Énoncé
D'après le texte sur la volonté politique, en quelle année Madagascar a-t-il adopté la loi permettant de poursuivre tout responsable gouvernemental incapable de prouver que ses biens découlent de ses revenus légitimes ?

Texte proposé
La volonté politique est le trait d’union entre promesses et changement

Le manque de « volonté politique », voilà ce qui empêche les programmes de lutte contre la corruption de porter leurs fruits. C’est un refrain qu’on entend trop souvent, quand des lois contre ce fléau sont promulguées mais que personne ne les applique.

« La volonté politique est l’incitation à donner suite aux engagements déclarés et aux lois », explique Jennifer Cooke, directrice du Programme Afrique* au Centre d’études stratégiques et internationales (CSIS) à Washington. On trouve parfois un dirigeant visionnaire qui a une stratégie et qui est déterminé à l’appliquer de son propre gré, « mais dans le cas de la plupart des politiques – que ce soit en Afrique ou aux États-Unis – il faut leur donner quelque chose qui les incite à passer à l’action. »

Exemple : Madagascar, où des efforts ont été entrepris pour mettre un terme au blanchiment d’argent lié au trafic illicite du palissandre et de la faune sauvage. Plusieurs lois ont été adoptées, y compris celle de 2004 qui autorise la poursuite en justice de tout responsable gouvernemental incapable de prouver que ses biens découlent de ses revenus légitimes. La plupart des fonctionnaires ignorent l’existence de cette mesure, et personne n’a jamais été inculpé à ce titre.

Le droit de nombreux autres pays comporte des lois sévères contre la corruption, mais elles sont rarement utilisées ou appliquées en l’absence de la volonté politique nécessaire au sein des gouvernements. Personne, semble-t-il, ne veut prendre la peine de lancer des poursuites judiciaires ni d’engager des fonds pour lutter contre la corruption.

Données extraites

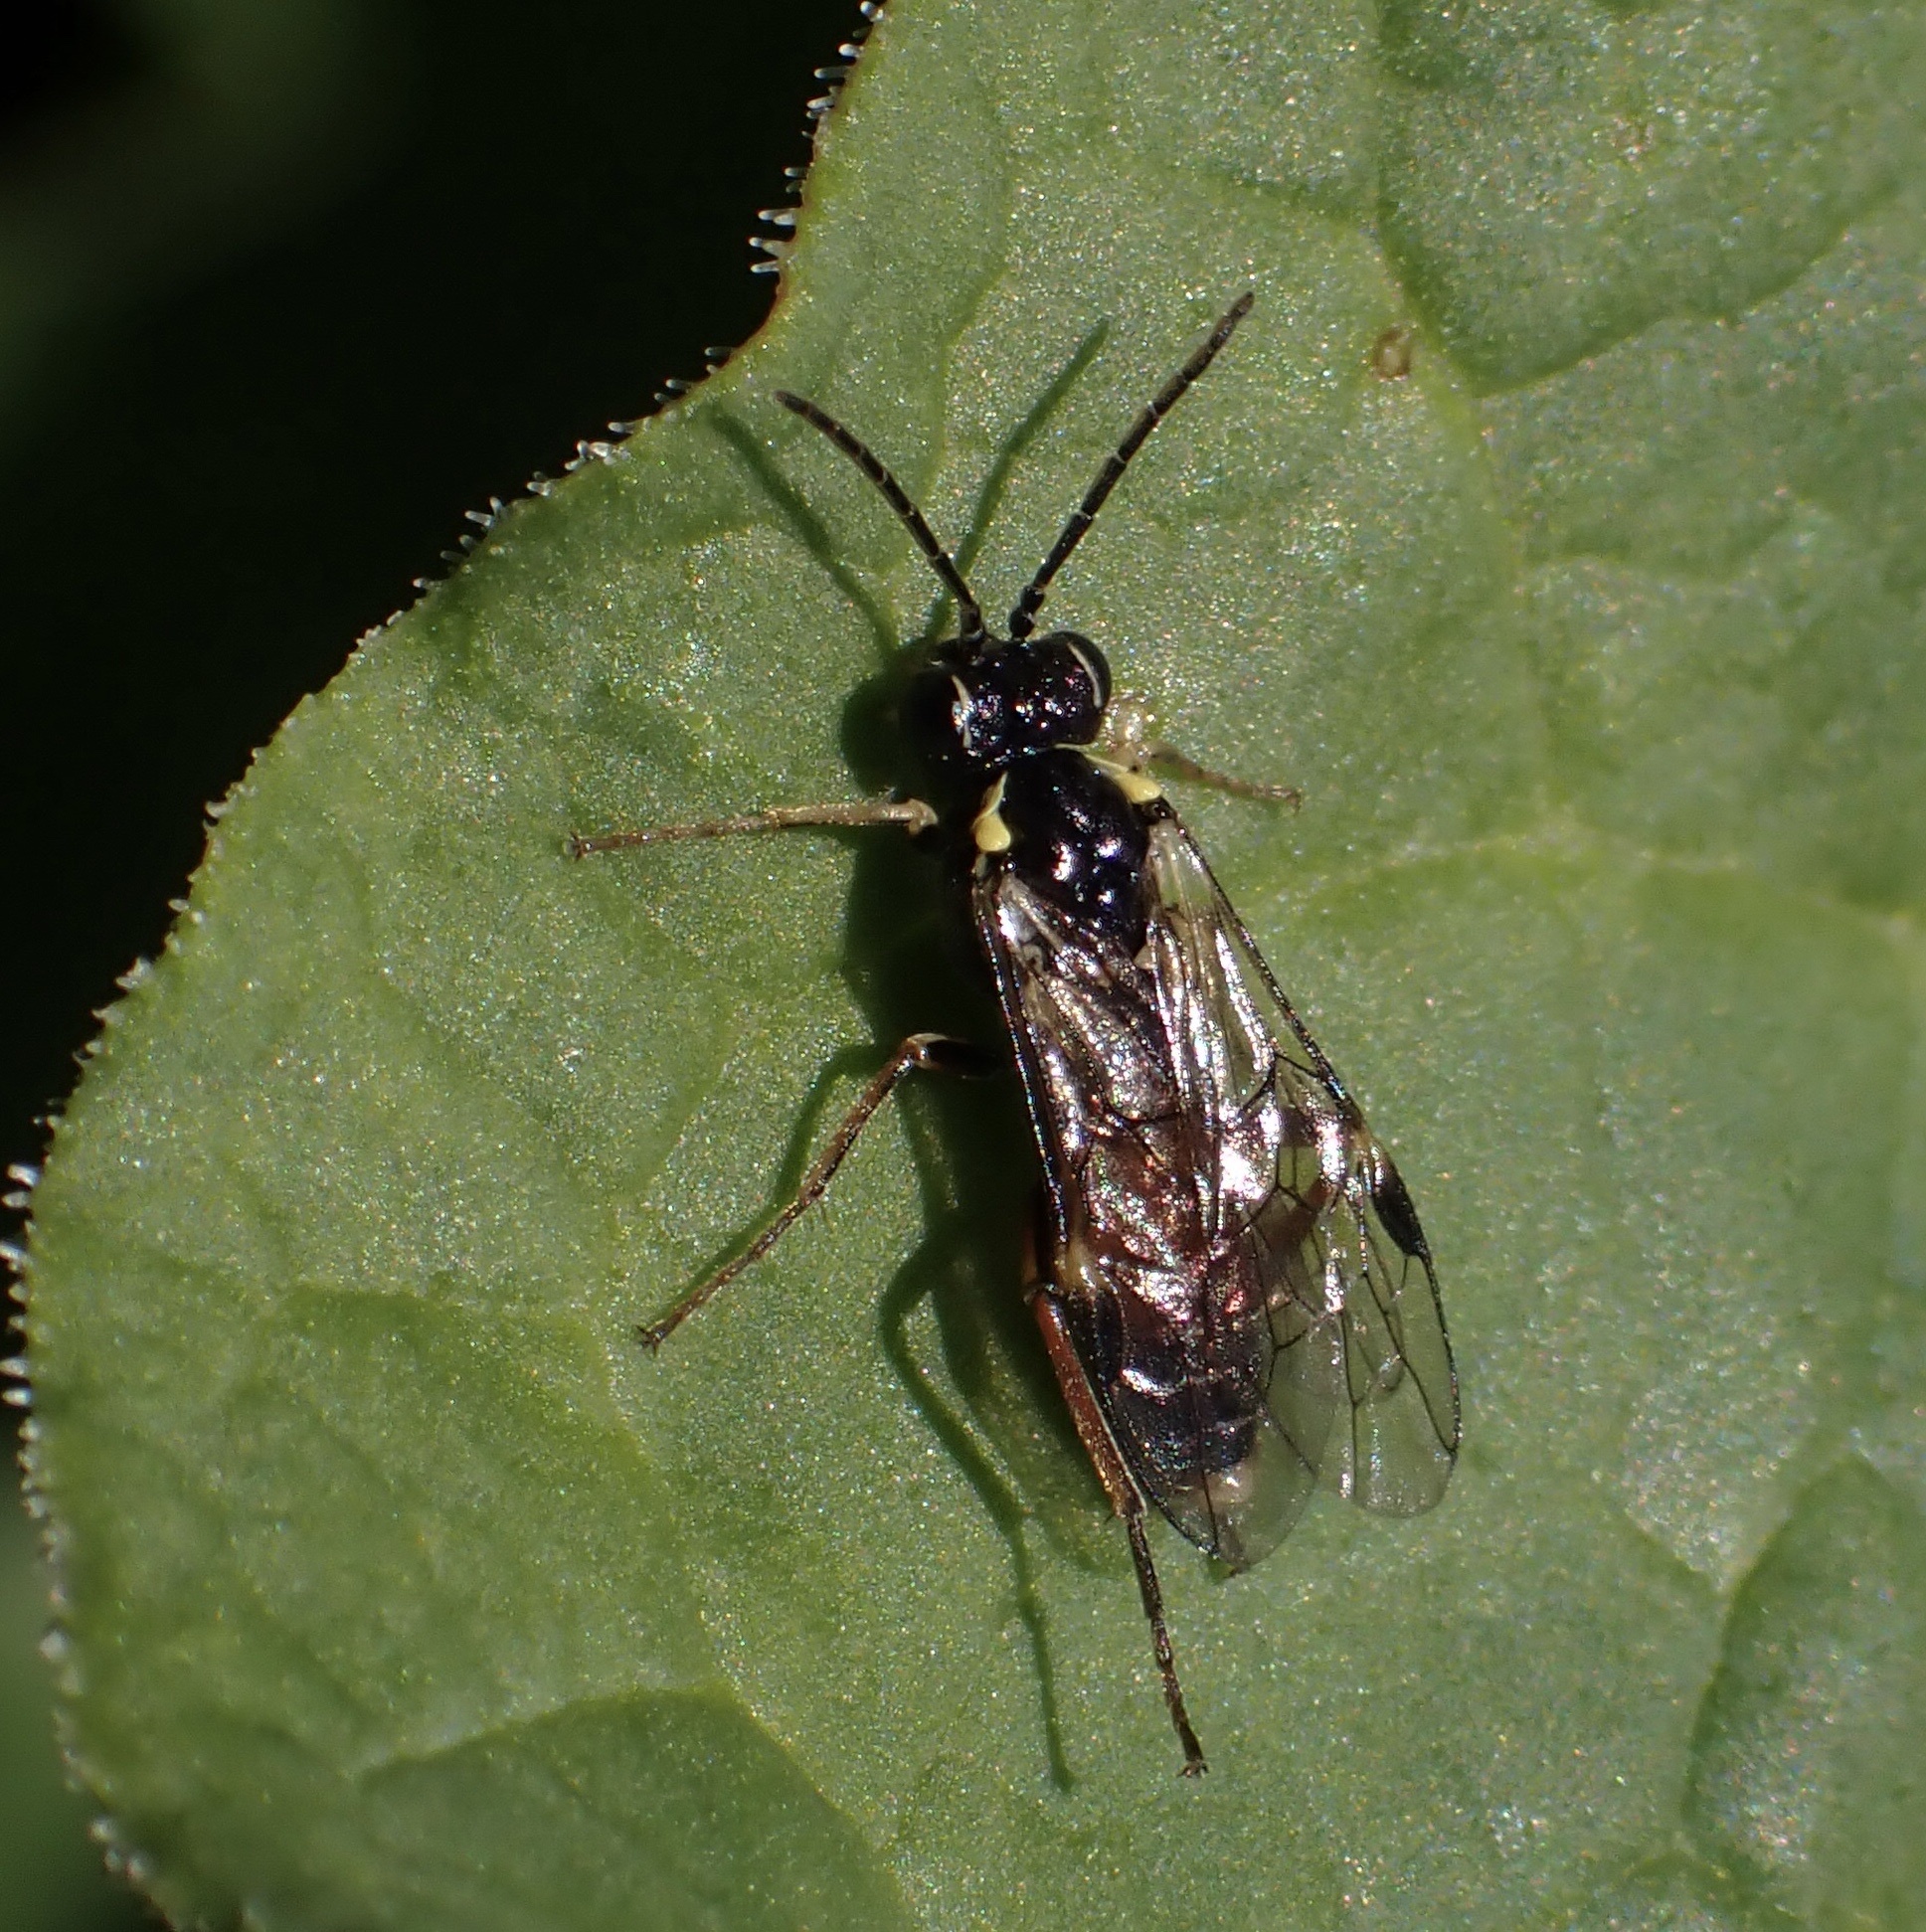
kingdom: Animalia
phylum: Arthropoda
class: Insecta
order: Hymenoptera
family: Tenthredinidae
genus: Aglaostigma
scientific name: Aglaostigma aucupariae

...

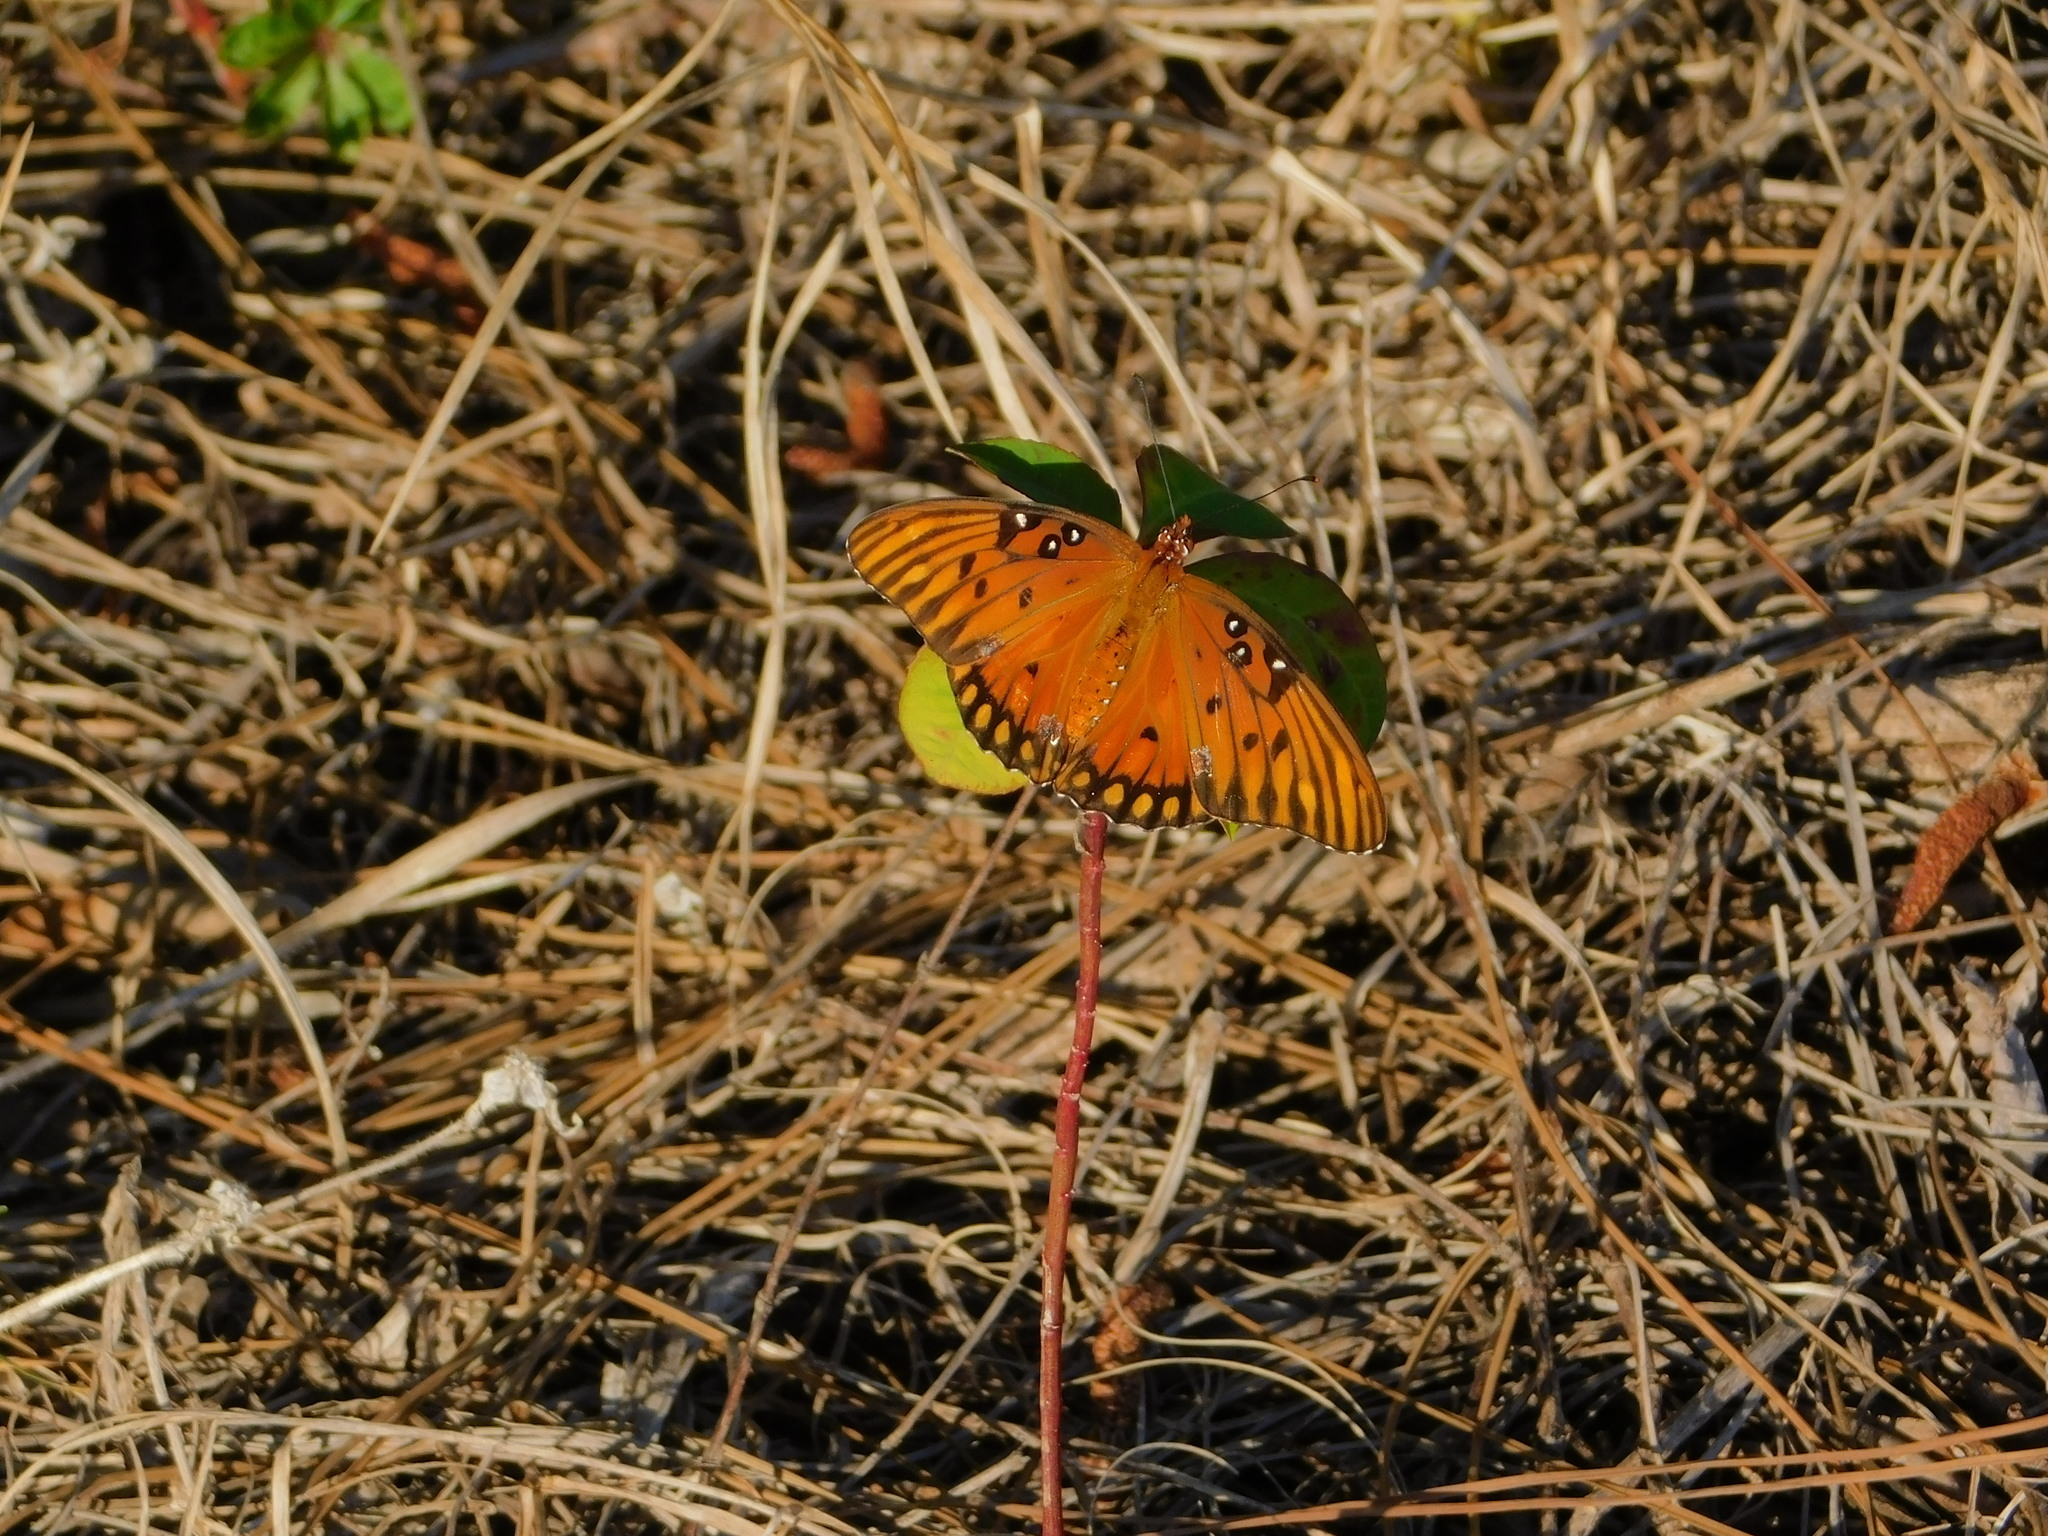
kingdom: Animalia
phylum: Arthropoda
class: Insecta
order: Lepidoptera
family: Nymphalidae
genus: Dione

Corrigé
En 2004.